The institute partners with organizations to distribute devices, and everyone who gets a device gets trained in online safety, including how to identify scams and protect their personal data.

Besides job applications, another critical use for community members is the telehealth appointments, Carr-Jordan said.

“We had a gentleman here the other day, he’s 70, and he had his first telehealth appointment. He had never opened the computer before and up until the moment that the computer screen opened, he was absolutely not bought in. He was like, ‘I don’t think this is for me.’

“The computer opens, and then he sees the faces that are familiar, and he was like, ‘I get it.’”

There are 20 part-time “digital navigators” who rotate among the Hives and who come from the communities they serve. 

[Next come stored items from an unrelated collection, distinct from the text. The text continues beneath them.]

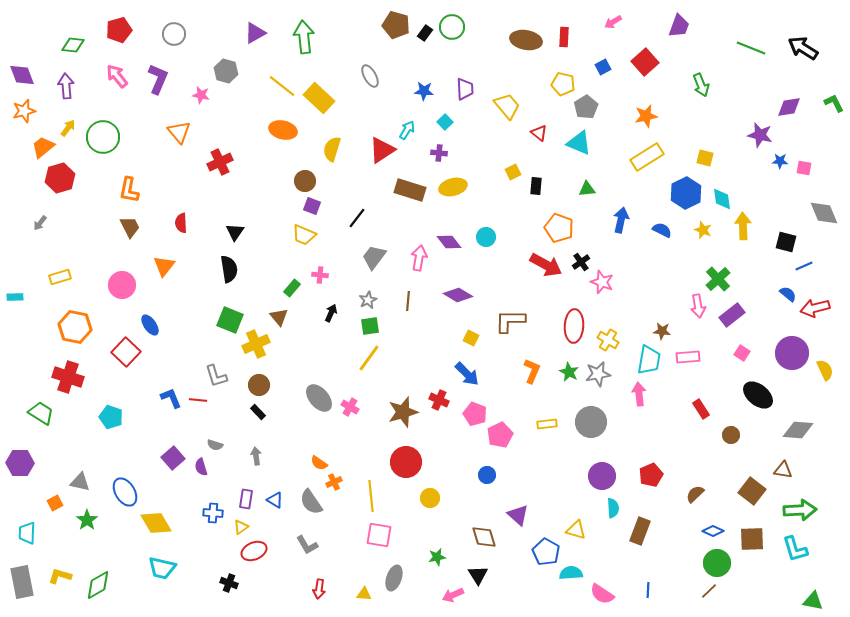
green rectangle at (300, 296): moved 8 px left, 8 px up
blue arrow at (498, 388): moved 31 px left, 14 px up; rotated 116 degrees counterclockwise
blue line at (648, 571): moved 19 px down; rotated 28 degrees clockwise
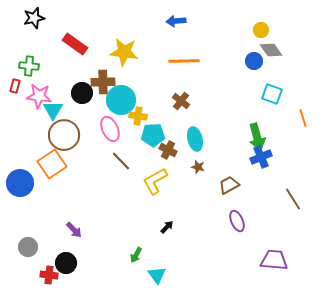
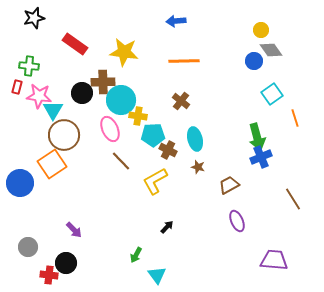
red rectangle at (15, 86): moved 2 px right, 1 px down
cyan square at (272, 94): rotated 35 degrees clockwise
orange line at (303, 118): moved 8 px left
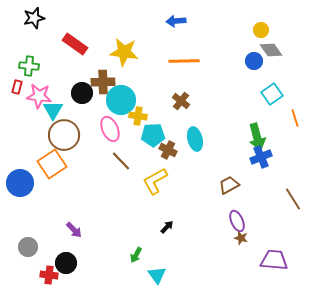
brown star at (198, 167): moved 43 px right, 71 px down
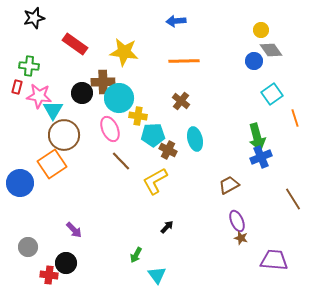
cyan circle at (121, 100): moved 2 px left, 2 px up
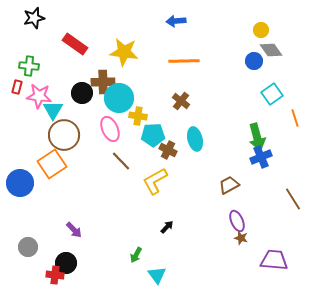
red cross at (49, 275): moved 6 px right
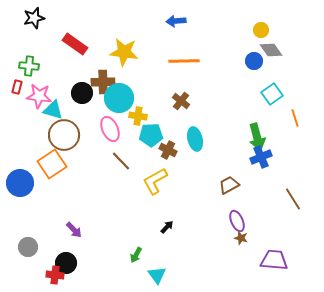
cyan triangle at (53, 110): rotated 45 degrees counterclockwise
cyan pentagon at (153, 135): moved 2 px left
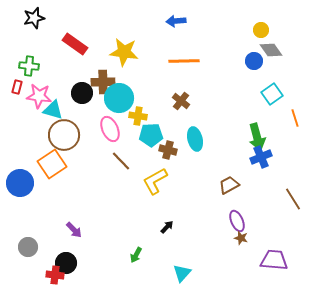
brown cross at (168, 150): rotated 12 degrees counterclockwise
cyan triangle at (157, 275): moved 25 px right, 2 px up; rotated 18 degrees clockwise
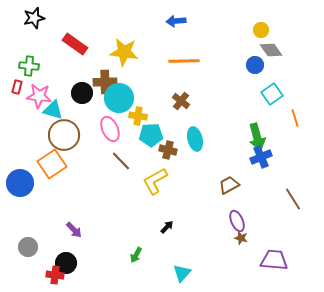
blue circle at (254, 61): moved 1 px right, 4 px down
brown cross at (103, 82): moved 2 px right
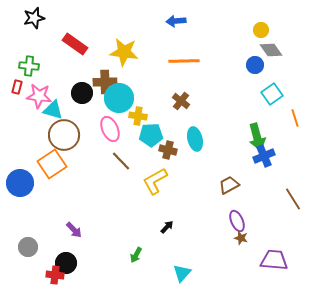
blue cross at (261, 157): moved 3 px right, 1 px up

Many are current or former ASU students — like Amerine — and trained in everything from computer science and biomedical engineering to graphic design and ecology. 

He said his communication degree is helpful in his job.

“We listen to them, see what their frustrations are, what their troubles might be and let them know what the solutions might be,” he said. “It’s helping people feel more comfortable with the technology that they have. We do smartphone classes because those can be very complicated for older people.”

Since January, the Guadalupe Hive (where Amerine works) has served 1,438 people in the community, according to Stephanie Dreux, head of community activation for the Institute of Digital Inclusion Acceleration.

The Hives also offer free coffee and snacks to draw community members in.

“We go for more of a living room vibe than a computer lab, and that’s very purposeful,” Dreux said.

“Sometimes you don’t know what you don’t know, so you’re not sure what to ask. We want to make sure that people feel comfortable in this space and are asking the questions that they want to ask, whether they want to know more about virtual reality or 3D printing.”

While many community members are learning basic internet skills at the Hives, it’s also important to offer skills such as storytelling, editing and production, Carr-Jordan said.

“We have tons of mechanisms that get people to feel like they belong here and that go directly into the workplace based on things that we know are relevant right now,” she said.

“And we have mechanisms to adapt so that people are constantly prepared for what is coming — not just what is today.”